Pôr o senhor Pinto de Sousa a desempatar?
Como queriam saber fosse o que fosse da verdade se as principais provas foram destruídas e se as que existem são, com a mais vil cobardia, postas de lado pelo PC, pelo BE, pelo PSD e pelo CDS?!!!
Como é possível que os senhores deputados não percebam, ou não saibam, que nada têm a ver com processos judiciais, com limites processuais, com julgamentos do foro penal?
Como é possível que se escudem com argumentos desse campo, quando o que lhes compete é, exclusivamente, fazer o julgamento político da personalidade do senhor Pinto de Sousa e da respectiva idoneidade para ocupar o lugar que ocupa?
Como é possível que finjam desconhecer que, para uma comissão parlamentar, são válidas as fontes que a própria comissão achar credíveis, quer os tribunais as aceitem como tal quer não?
Haverá algum país civilizado onde os deputados abdiquem, desta desastrosa forma, do cumprimento do mandato que lhes foi conferido pelos cidadãos, a si próprios impondo uma capitis diminutio que nada pode justificar?
Será que têm medo de ser confundidos com as forças ocultas?
O IRRITADO, desde o princípio desta medonha história, vem dizendo que a comissão parlamentar não vai servir para outra coisa que não seja safar o senhor Pinto de Sousa de mais uma.
Chegou o momento de o IRRITADO chegar à tristíssima conclusão de que o seu prognóstico estava certo.
É que, se os senhores deputados não exigiram ao PS que o senhor Pinto de Sousa fosse apeado assim que se soube do inglês técnico, nem quando vieram a lume os projectos lá das Beiras, nem em nenhuma das inúmeras ocasiões em que ficou mais que provada a absoluta não idoneidade do homem para ser primeiro-ministro, porque carga de água iriam fazê-lo agora?
No fundo, mais trafulhice menos trafulhice, que importa?
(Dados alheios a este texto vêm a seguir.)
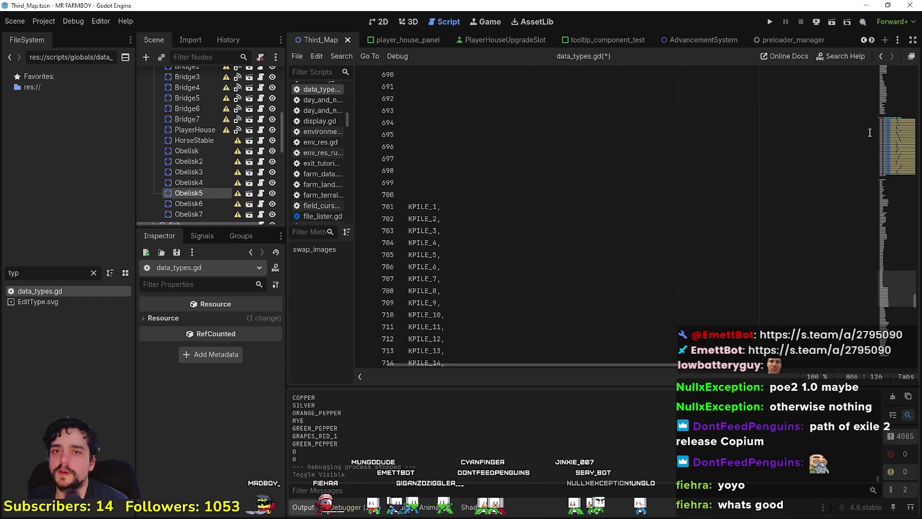
left_click(892, 244)
left_click_drag(890, 102, 898, 299)
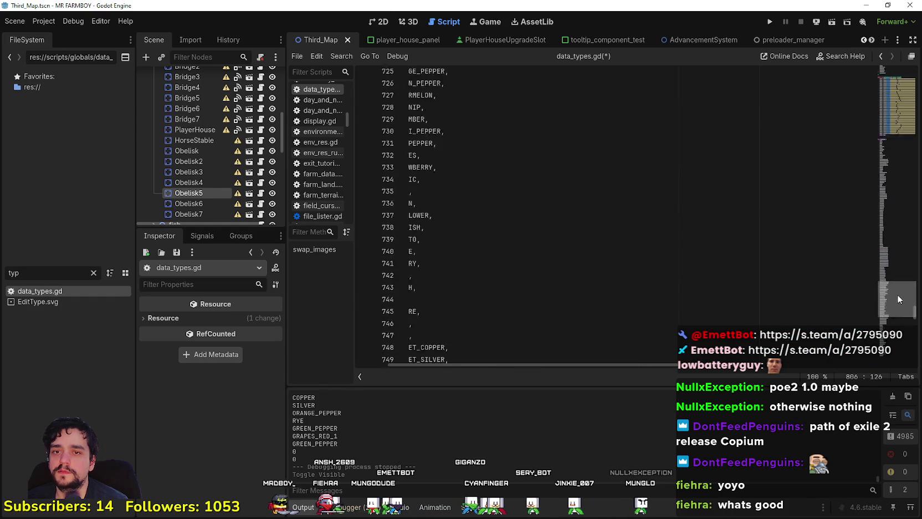
scroll(898, 299, "down", 15)
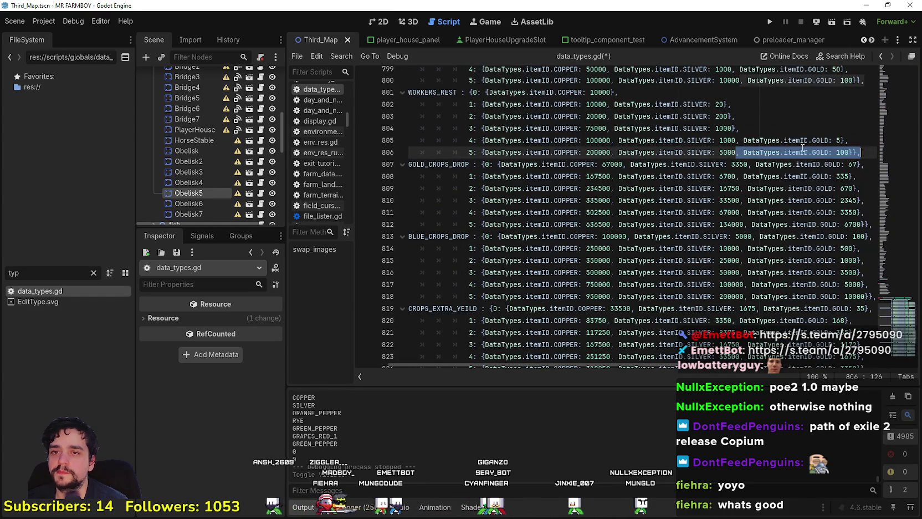
left_click(801, 151)
mouse_move(862, 158)
left_mouse_down()
mouse_move(665, 117)
mouse_move(470, 96)
left_mouse_up()
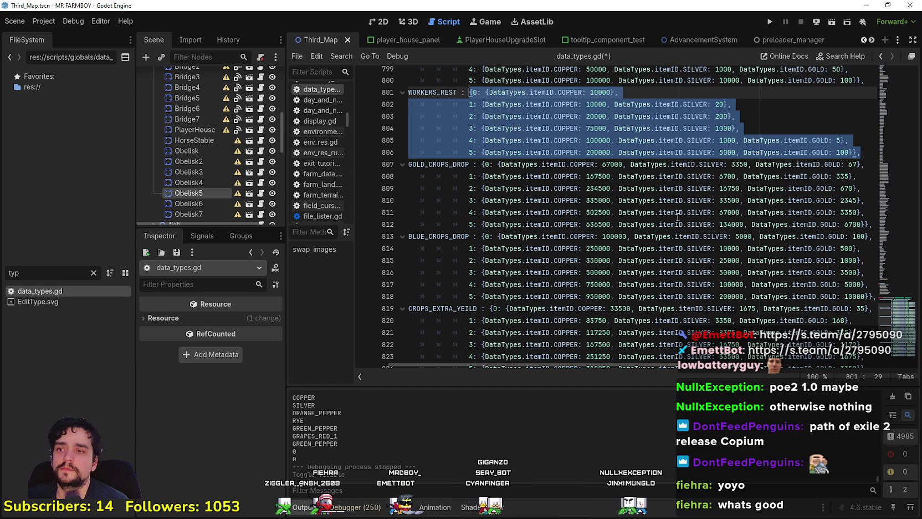
scroll(554, 233, "down", 3)
Step: Add a closing brace at the end of line 824
left_click(557, 236)
mouse_move(713, 236)
left_mouse_down()
mouse_move(720, 225)
mouse_move(859, 244)
mouse_move(904, 237)
left_mouse_up()
left_click(784, 248)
Nada.
É ao que chegámos.
Quem aturou, na prática coonestando sem exigências de maior, o mar de casos e de rabos de palha em que o senhor Pinto de Sousa tem sido pródigo, é agora que vai pôr tudo em causa?
Credo, não!, diz a vilania por toda a parte instalada.
Credo, escutas não!, diz a cobardia anti-portuguesa de toda a malta.
Credo, nem pensar!, diz o Passos, possuído de radical oportunismo.
E nós, portugueses, cá ficamos, com milhares de dedos metidos nos olhos, num oceano de mentiras, de fugas em frente, de parlapatices validadas pela cobardia dos “pais da Pátria”.
Cá ficamos, reféns de juízos errados de autoridades judiciais que se desautorizam porque, queiram ou não queiram aceitá-lo, construíram uma muralha de protecção ao senhor Pinto de Sousa.
Cá ficamos, representados por deputados, partidos e líderes políticos que poderiam, conceda-se, aceitar como boa a muralha judicial, mas que tinham a mais elementar obrigação de, politicamente, a abater.
O governo, é voz corrente, já deixou de existir.
O parlamento é o que acima se descreve.
O presidente anda entretido a dizer que, se pisa os seus próprios princípios, é por causa da crise (se eu fosse Papa excomungava-o).
Os tribunais nem vale a pena dizer em que estado estão.
Em suma, o regime não existe, a Democracia tornou-se insubstante, ridiculariza-se todos os dias, desilude as gerações mais novas que, para bem e para mal, não têm outras referências senão “isto”.
Como diria o camarada Vladimir Ilitch Ulianov: que fazer?